- WHAT NEEDS TO BE DONE -
Would you copy out each line of the records below that includes the word "SourceGraphic"?

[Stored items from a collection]

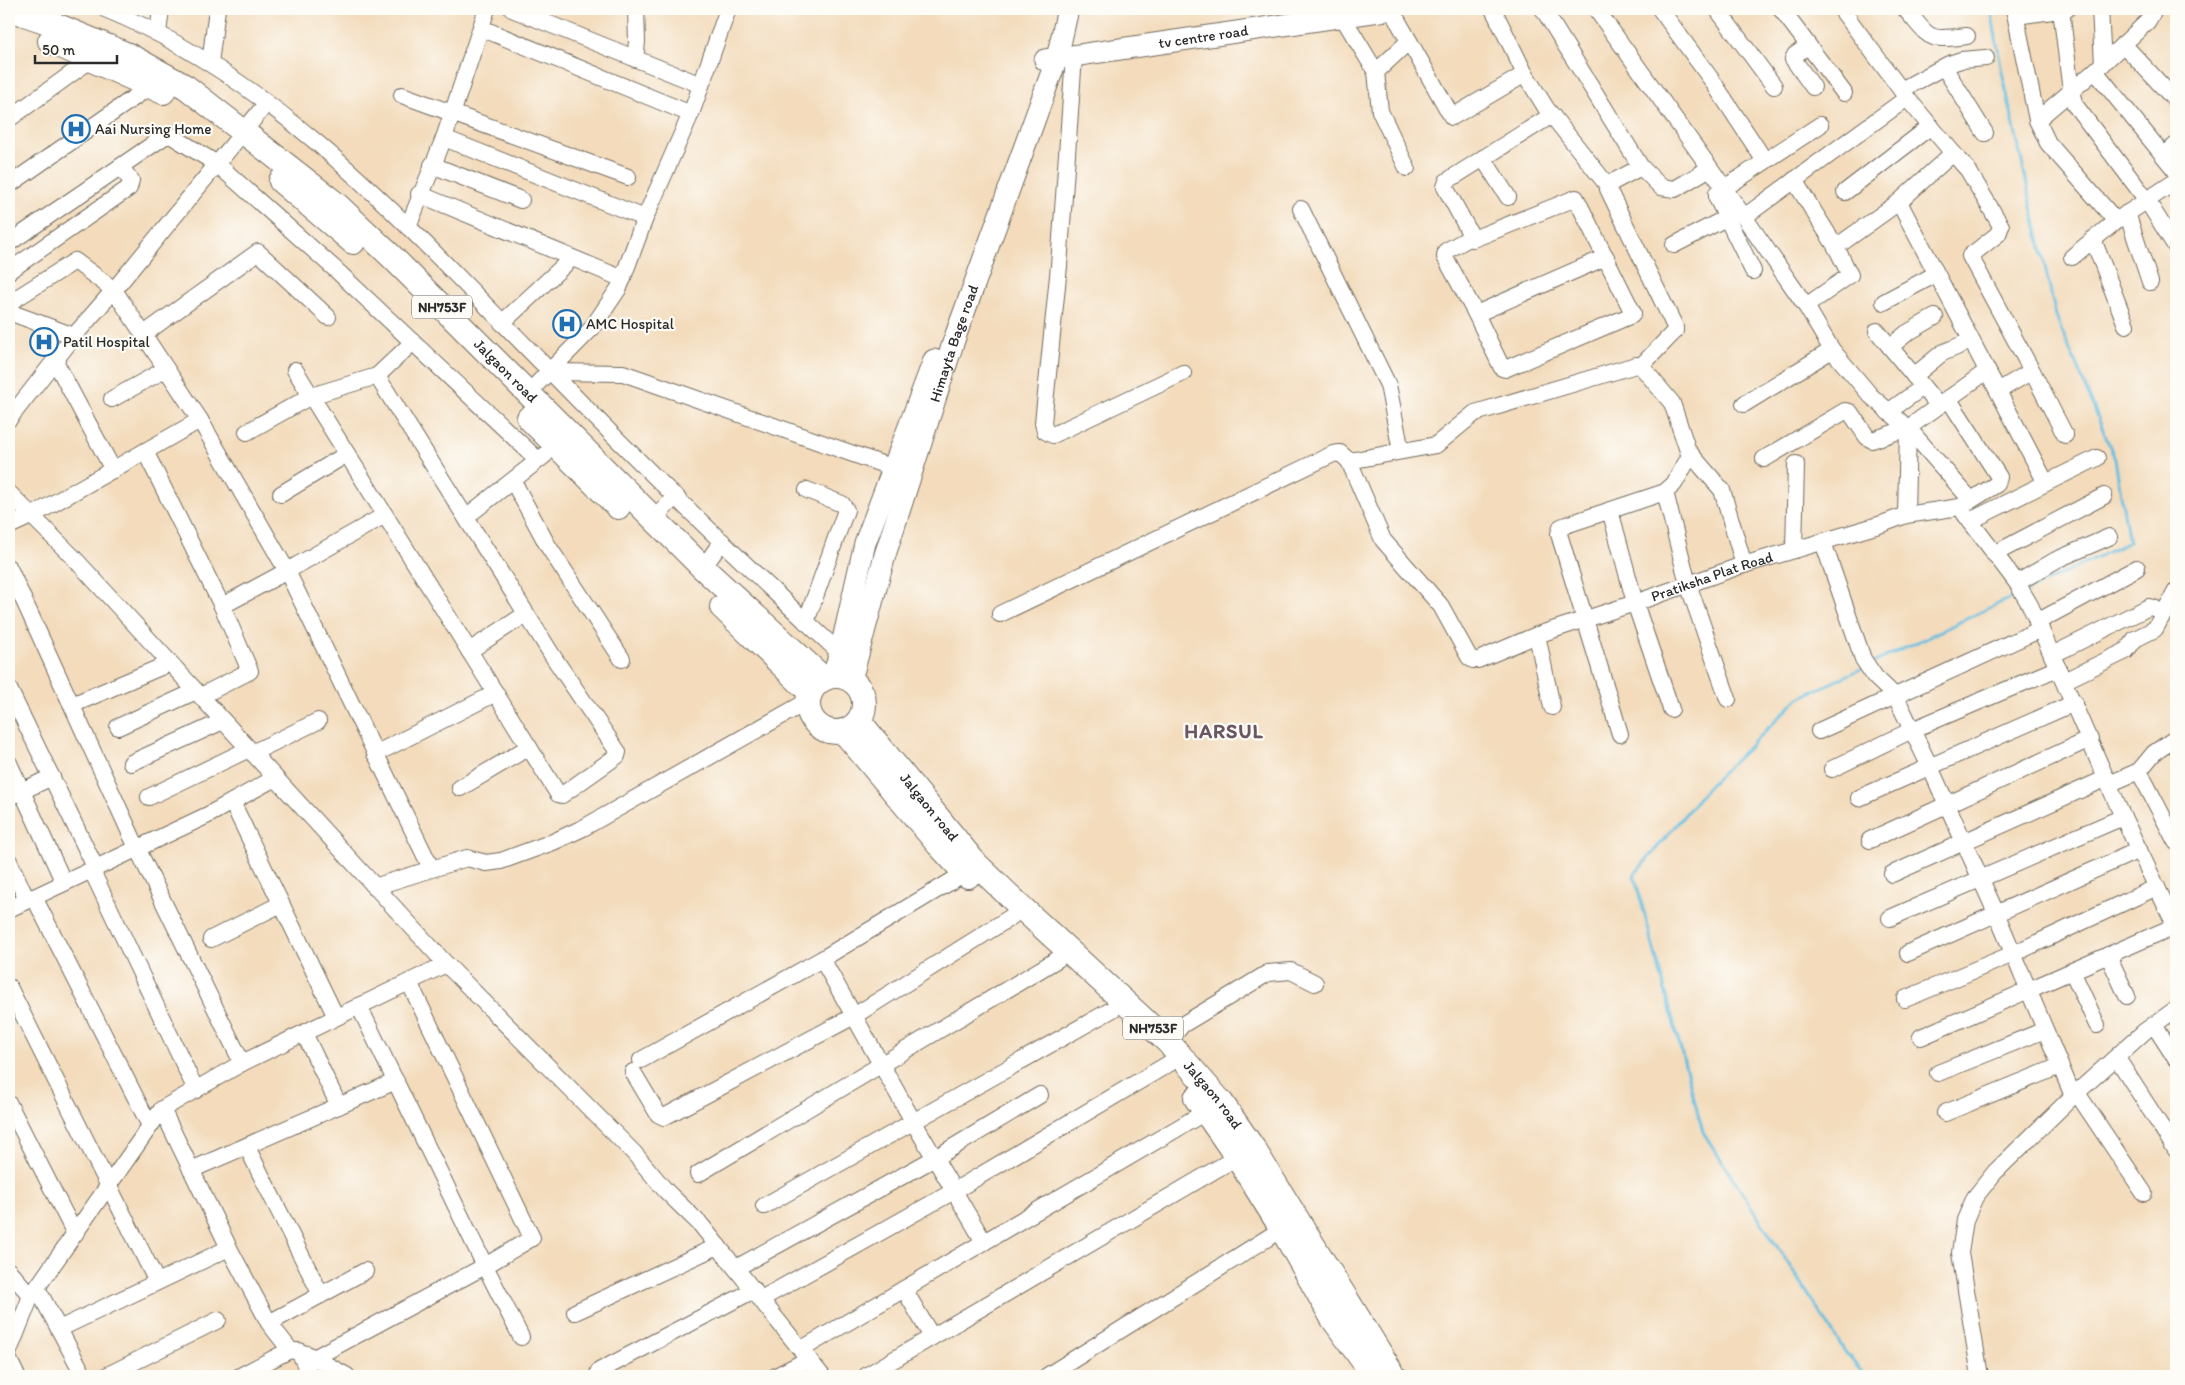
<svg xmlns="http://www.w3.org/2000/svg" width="2185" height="1385" font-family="Itim,sans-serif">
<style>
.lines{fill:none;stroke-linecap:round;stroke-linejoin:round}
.stream{stroke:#62bde0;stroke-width:3}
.minor-casing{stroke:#71695d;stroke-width:18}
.major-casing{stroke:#71695d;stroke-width:23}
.highway-casing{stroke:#71695d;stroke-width:26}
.minor{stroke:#fff;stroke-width:16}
.major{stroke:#fff;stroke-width:21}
.highway{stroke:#fff;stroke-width:24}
.labels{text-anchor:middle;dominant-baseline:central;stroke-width:4.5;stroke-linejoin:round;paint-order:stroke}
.shield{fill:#fdfcf7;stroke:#6a6a68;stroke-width:1}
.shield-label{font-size:14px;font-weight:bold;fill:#2b2b2b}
.street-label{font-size:15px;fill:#2b2b2b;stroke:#fdfcf7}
.poi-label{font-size:15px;fill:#2b2b2b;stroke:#fdfcf7;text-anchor:start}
.district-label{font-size:20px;font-weight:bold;letter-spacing:1px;fill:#6c5663;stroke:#fdfcf7}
</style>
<rect width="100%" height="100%" fill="#fdfcf7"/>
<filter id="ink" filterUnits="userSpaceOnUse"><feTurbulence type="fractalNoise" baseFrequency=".02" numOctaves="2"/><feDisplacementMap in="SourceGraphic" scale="10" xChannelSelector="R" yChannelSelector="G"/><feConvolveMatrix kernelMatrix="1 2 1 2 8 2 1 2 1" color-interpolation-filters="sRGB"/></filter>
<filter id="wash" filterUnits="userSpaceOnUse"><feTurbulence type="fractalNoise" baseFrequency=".0096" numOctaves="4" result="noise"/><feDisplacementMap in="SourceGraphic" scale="20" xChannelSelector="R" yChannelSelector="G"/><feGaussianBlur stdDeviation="1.12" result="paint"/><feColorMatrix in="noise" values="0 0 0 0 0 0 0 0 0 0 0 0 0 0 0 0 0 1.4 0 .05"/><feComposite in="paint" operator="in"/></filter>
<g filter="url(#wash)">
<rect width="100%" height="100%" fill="#f3dbbb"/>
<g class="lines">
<!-- stream -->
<g class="stream">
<polyline points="1991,9 2001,67 2056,316 2115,459 2129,542 2027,591"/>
<polyline points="1873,663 2019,594"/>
<polyline points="1863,668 1799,698 1708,787 1634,875 1703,1132 1846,1353 1865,1376"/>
</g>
</g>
</g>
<g filter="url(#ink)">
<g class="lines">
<defs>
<g id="minor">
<path d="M105,9C280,80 413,232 543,364C639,463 739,560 840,653"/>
<polyline points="512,9 701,85"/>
<polyline points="1391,9 1452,117 1525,74"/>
<polyline points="1493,9 1525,74 1546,108 1608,186"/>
<polyline points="1543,9 1639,164 1639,168 1609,184 1608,189 1675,327 1675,331 1641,366"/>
<polyline points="1596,9 1715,175 1806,306 1832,350 1871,396 1908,428 1906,515"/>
<polyline points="1660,9 1711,79 1765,161"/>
<polyline points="1717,9 1774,86"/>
<polyline points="1781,9 1844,93"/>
<polyline points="1841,9 1907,98 1953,153 1899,202 2046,483 1970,521"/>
<path d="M1905,9C1932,39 1925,41 1967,36"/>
<polyline points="2014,9 2037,120 2095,71 2176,171"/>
<polyline points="2061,9 2071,92 2075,105 2146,199 2176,247"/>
<polyline points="2100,9 2103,64"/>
<polyline points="1342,16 1376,72 1380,111 1407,168"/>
<polyline points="2016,16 2067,9"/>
<polyline points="481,28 691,114"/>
<polyline points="158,33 161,9"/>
<polyline points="2123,44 2176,101"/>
<polyline points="1808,46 1795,55 1793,59 1813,87"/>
<polyline points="1074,56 1059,266 1043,423 1045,431 1053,435 1183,373"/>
<polyline points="635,59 637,42 636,9"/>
<polyline points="210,63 217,9"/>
<polyline points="1944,67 1985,133"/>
<polyline points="2095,71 2147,22 2155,9"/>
<polyline points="1376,72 1409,41"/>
<polyline points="1901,90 1949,64 1961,60 1986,58"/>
<polyline points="402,95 628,177"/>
<polyline points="9,119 93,58"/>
<polyline points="2037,120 2048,143 2116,221"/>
<polyline points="444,138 645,218"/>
<polyline points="1953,153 1968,170 2001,226 1998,234 1970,256 2032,371 1998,391"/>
<polyline points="2164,156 2176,145"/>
<polyline points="1483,158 1508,197"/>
<polyline points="432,165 521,200"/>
<polyline points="1640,166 1661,187 1675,189 1710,168"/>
<polyline points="1794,180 1836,247 1850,275 1806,306"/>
<polyline points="9,185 152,85"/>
<polyline points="1845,192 1931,126"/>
<polyline points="419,194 623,279"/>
<polyline points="1301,209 1388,385 1401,451"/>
<polyline points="2127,213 2150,282"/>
<polyline points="1744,217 1907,98"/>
<polyline points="408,227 444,138 487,9"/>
<polyline points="1471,237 1446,251 1445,257 1476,314 1502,368 1505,369 1632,315 1633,313 1576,198 1473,239 1445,187 1447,181 1552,115"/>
<polyline points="2093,239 2126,325"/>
<polyline points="9,243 165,136 172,136 217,164 335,269 538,460"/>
<polyline points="1674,245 1726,218"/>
<polyline points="1836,247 1899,202"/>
<polyline points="2072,257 2116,221 2176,181"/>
<polyline points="9,271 129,188 131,180 120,167"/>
<polyline points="1753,271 1717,198 1717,193 1820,125"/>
<polyline points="1884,302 1936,274"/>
<polyline points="9,303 75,261 114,290 200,420 287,571 431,868"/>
<polyline points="9,312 74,336"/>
<polyline points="1476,314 1606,257"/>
<polyline points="502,323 572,258"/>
<polyline points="1877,331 1938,405"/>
<polyline points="144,334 258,252 328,317"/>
<polyline points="1890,347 1907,333 1935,317"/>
<polyline points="55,361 113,470"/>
<polyline points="295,370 558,794 562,795 617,756 618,752 554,658 377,376"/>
<polyline points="2032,371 2065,435"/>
<polyline points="551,372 623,373 893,468"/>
<polyline points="1914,376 1942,353 1971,341"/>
<polyline points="528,393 592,328 619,288 645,218 692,111 728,9"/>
<polyline points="112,399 166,369"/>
<polyline points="1744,404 1832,350"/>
<polyline points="1888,412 1923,387"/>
<polyline points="9,419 74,336 114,290 266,104"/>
<polyline points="1908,428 1971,500"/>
<polyline points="247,432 311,396 377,376 413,342"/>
<polyline points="145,451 222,606 250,671 201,696"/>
<polyline points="1764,459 1845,411 1850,412 1867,437 1872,440 1908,428 1987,371"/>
<polyline points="1349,461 1436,445 1475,413 1636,365 1641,366 1672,403 1688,451 1722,490 1744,565"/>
<polyline points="513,481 548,546 622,659"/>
<polyline points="2046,483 2097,458"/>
<polyline points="1665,492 1688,584 1728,699"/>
<polyline points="9,493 74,558 446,964 634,1153 666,1191 701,1225 822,1376"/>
<polyline points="281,494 347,454"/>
<polyline points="1610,510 1635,603 1671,709"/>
<polyline points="1964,513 2017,583 2030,605 2123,817 2176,927"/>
<polyline points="466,517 545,455"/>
<polyline points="653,519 676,496"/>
<polyline points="9,526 33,515 200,420"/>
<polyline points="1823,542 1863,659 1875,677 1896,697 1930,767 1997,915 2073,1096"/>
<polyline points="1794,550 1796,464"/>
<polyline points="1994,554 2104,496"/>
<polyline points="9,568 137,848 242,1063"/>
<polyline points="703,568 722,541"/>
<polyline points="2017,583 2056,560 2109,537"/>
<polyline points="222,606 287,571 385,515"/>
<polyline points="1000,614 1333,454 1340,453 1349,461 1383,540 1441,606 1469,657 1473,660 1478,660 1537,635"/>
<polyline points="806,622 846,510 842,504 807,490"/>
<polyline points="2037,622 2137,568"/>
<polyline points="469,651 526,614"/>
<polyline points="2052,655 2149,607 2154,608 2164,614"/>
<polyline points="2064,681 2126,651 2135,639 2155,629 2176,591"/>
<polyline points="9,689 96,869"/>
<polyline points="72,705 170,663"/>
<path id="s1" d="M1552,707L1537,635L1635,603L1740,566L1882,524L1906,515L1960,507L1997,484L1999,477L1948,398"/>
<polyline points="118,727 196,691"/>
<polyline points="1819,731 2041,629"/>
<polyline points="1620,734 1559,534 1561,527 1566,525 1665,492 1674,484 1691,454"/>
<polyline points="252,753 318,721"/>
<polyline points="375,754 496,693"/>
<polyline points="9,763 64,883"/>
<polyline points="131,763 223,721"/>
<polyline points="1832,769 1912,730 2058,668"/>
<polyline points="2139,771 2154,753 2176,738"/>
<polyline points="2109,784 2139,771 2176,842"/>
<polyline points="460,788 529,747"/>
<polyline points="9,797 52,777"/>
<polyline points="149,797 249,749"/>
<polyline points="1859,798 2074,703"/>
<polyline points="232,802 336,1017"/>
<polyline points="1870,840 2090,739"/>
<polyline points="9,861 27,900"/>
<polyline points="92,871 196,1090"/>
<polyline points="1892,874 2107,778"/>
<polyline points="374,887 467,858 486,863 501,861 553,842 583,828 808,701"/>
<polyline points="34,897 150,1126"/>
<polyline points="9,909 208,815 275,778"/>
<polyline points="1890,918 2123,817"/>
<polyline points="211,939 281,904"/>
<polyline points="1908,953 2139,850"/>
<polyline points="2108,955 2127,996"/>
<polyline points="822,959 913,1121 984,1242"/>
<polyline points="2072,971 2097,1025"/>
<polyline points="409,982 532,1238 485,1266 521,1337"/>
<polyline points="9,987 157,1282"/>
<polyline points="1905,999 2013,954 2157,887"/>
<polyline points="2154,1025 2176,1059"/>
<polyline points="304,1033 339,1106"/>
<polyline points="1921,1037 2175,926"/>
<polyline points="1168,1042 1182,1025 1268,973 1291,971 1315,983"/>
<polyline points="2117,1058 2176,1150"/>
<polyline points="641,1060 822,959 965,873 972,866"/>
<polyline points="633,1072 658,1114 664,1117 854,1016 1011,917 1021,907"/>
<polyline points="1938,1073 2045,1030"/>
<polyline points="2077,1093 2144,1193"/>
<polyline points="9,1104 75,1234"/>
<polyline points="162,1109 229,1248 269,1323 290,1350 307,1354 347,1376"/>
<polyline points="1945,1113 2060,1066"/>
<polyline points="247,1147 321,1295"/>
<polyline points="191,1170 396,1081"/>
<polyline points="698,1174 1058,959"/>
<polyline points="764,1206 1113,1009"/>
<polyline points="736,1268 935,1158 1040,1095"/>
<polyline points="9,1271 31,1296"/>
<polyline points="37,1288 84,1376"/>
<polyline points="904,1289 932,1337"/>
<polyline points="761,1299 954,1191 1180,1057"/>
<polyline points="575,1312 718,1246"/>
<polyline points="269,1323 365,1271"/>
<polyline points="59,1329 229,1248"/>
<polyline points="802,1349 1207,1111"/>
<polyline points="9,1351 31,1296 162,1109 242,1063 446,964"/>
<polyline points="299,1351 310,1376"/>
<polyline points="314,1358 485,1266 359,1006"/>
<polyline points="9,1360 17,1376"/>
<polyline points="106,1376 218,1320"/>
<polyline points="240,1376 290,1350"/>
<polyline points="597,1376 599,1371 754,1290"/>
<polyline points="776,1376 809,1359"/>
<polyline points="866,1376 1237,1157"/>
<polyline points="1047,1376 1282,1229"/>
<polyline points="1980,1376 1960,1253 1965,1220 1975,1197 1995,1172 2073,1096 2145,1031 2176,1009"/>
</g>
<g id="major">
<path id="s2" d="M1045,60L1393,9"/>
<polyline points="833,676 840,653 865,543 934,360"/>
<path id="s3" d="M851,680L885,555L954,340L1057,58L1068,9"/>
</g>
<g id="highway">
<path id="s4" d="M9,9L51,23L128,55L186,87L336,204L391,256L703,568L824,679"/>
<polyline points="50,41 163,92"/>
<polyline points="281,181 353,242"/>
<polyline points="529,418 618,507"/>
<polyline points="722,607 810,692"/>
<circle cx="836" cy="704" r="28"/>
<path id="s5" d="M859,721L975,863L1021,907L1168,1042L1221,1102L1253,1148L1394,1376"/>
<polyline points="844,732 938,844 968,876"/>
<polyline points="1196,1098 1237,1157 1282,1229 1333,1319 1374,1376"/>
</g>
</defs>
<!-- minor casing -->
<use href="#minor" class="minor-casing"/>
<!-- major casing -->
<use href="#major" class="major-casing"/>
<!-- highway casing -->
<use href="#highway" class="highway-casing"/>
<!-- minor -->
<use href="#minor" class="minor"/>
<!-- major -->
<use href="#major" class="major"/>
<!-- highway -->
<use href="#highway" class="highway"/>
</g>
</g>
<!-- icons -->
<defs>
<symbol id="hospital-ring" viewBox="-11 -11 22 22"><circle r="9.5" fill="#fdfcf7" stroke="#1f6fb2" stroke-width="1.5"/><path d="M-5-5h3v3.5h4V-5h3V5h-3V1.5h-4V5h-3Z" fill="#1f6fb2"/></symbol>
</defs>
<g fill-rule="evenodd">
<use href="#hospital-ring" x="60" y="113" width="32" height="32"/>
<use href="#hospital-ring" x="551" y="308" width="32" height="32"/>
<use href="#hospital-ring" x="28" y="326" width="32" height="32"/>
</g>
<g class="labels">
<!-- shield labels -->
<g class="shield">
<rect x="412" y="295.5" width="60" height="23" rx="4"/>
<rect x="1123" y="1016.5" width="60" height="23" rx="4"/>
</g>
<g class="shield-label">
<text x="442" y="307">NH753F</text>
<text x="1153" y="1028">NH753F</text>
</g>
<!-- street labels -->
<g class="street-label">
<text stroke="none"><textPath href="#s2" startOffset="160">tv centre road</textPath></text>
<text stroke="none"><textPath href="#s3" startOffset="352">Himayta Bage road</textPath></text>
<text stroke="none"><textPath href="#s4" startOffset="622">Jalgaon road</textPath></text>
<text stroke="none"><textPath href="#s1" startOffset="258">Pratiksha Plat Road</textPath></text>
<text stroke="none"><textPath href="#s5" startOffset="111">Jalgaon road</textPath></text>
<text stroke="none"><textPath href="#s5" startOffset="516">Jalgaon road</textPath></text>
</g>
<!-- poi labels -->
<g class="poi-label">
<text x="95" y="129">Aai Nursing Home</text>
<text x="586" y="324">AMC Hospital</text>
<text x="63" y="342">Patil Hospital</text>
</g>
<!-- district labels -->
<g class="district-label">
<text x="1224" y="731">HARSUL</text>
</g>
</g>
<!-- margin -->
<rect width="2185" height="1385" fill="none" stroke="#fdfcf7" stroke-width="30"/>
<!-- scale -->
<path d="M35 55v8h82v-8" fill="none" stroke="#2b2b2b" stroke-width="2.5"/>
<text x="42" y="55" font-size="15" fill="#2b2b2b" stroke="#fdfcf7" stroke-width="4" paint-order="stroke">50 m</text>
</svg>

- REPLY -
<filter id="ink" filterUnits="userSpaceOnUse"><feTurbulence type="fractalNoise" baseFrequency=".02" numOctaves="2"/><feDisplacementMap in="SourceGraphic" scale="10" xChannelSelector="R" yChannelSelector="G"/><feConvolveMatrix kernelMatrix="1 2 1 2 8 2 1 2 1" color-interpolation-filters="sRGB"/></filter>
<filter id="wash" filterUnits="userSpaceOnUse"><feTurbulence type="fractalNoise" baseFrequency=".0096" numOctaves="4" result="noise"/><feDisplacementMap in="SourceGraphic" scale="20" xChannelSelector="R" yChannelSelector="G"/><feGaussianBlur stdDeviation="1.12" result="paint"/><feColorMatrix in="noise" values="0 0 0 0 0 0 0 0 0 0 0 0 0 0 0 0 0 1.4 0 .05"/><feComposite in="paint" operator="in"/></filter>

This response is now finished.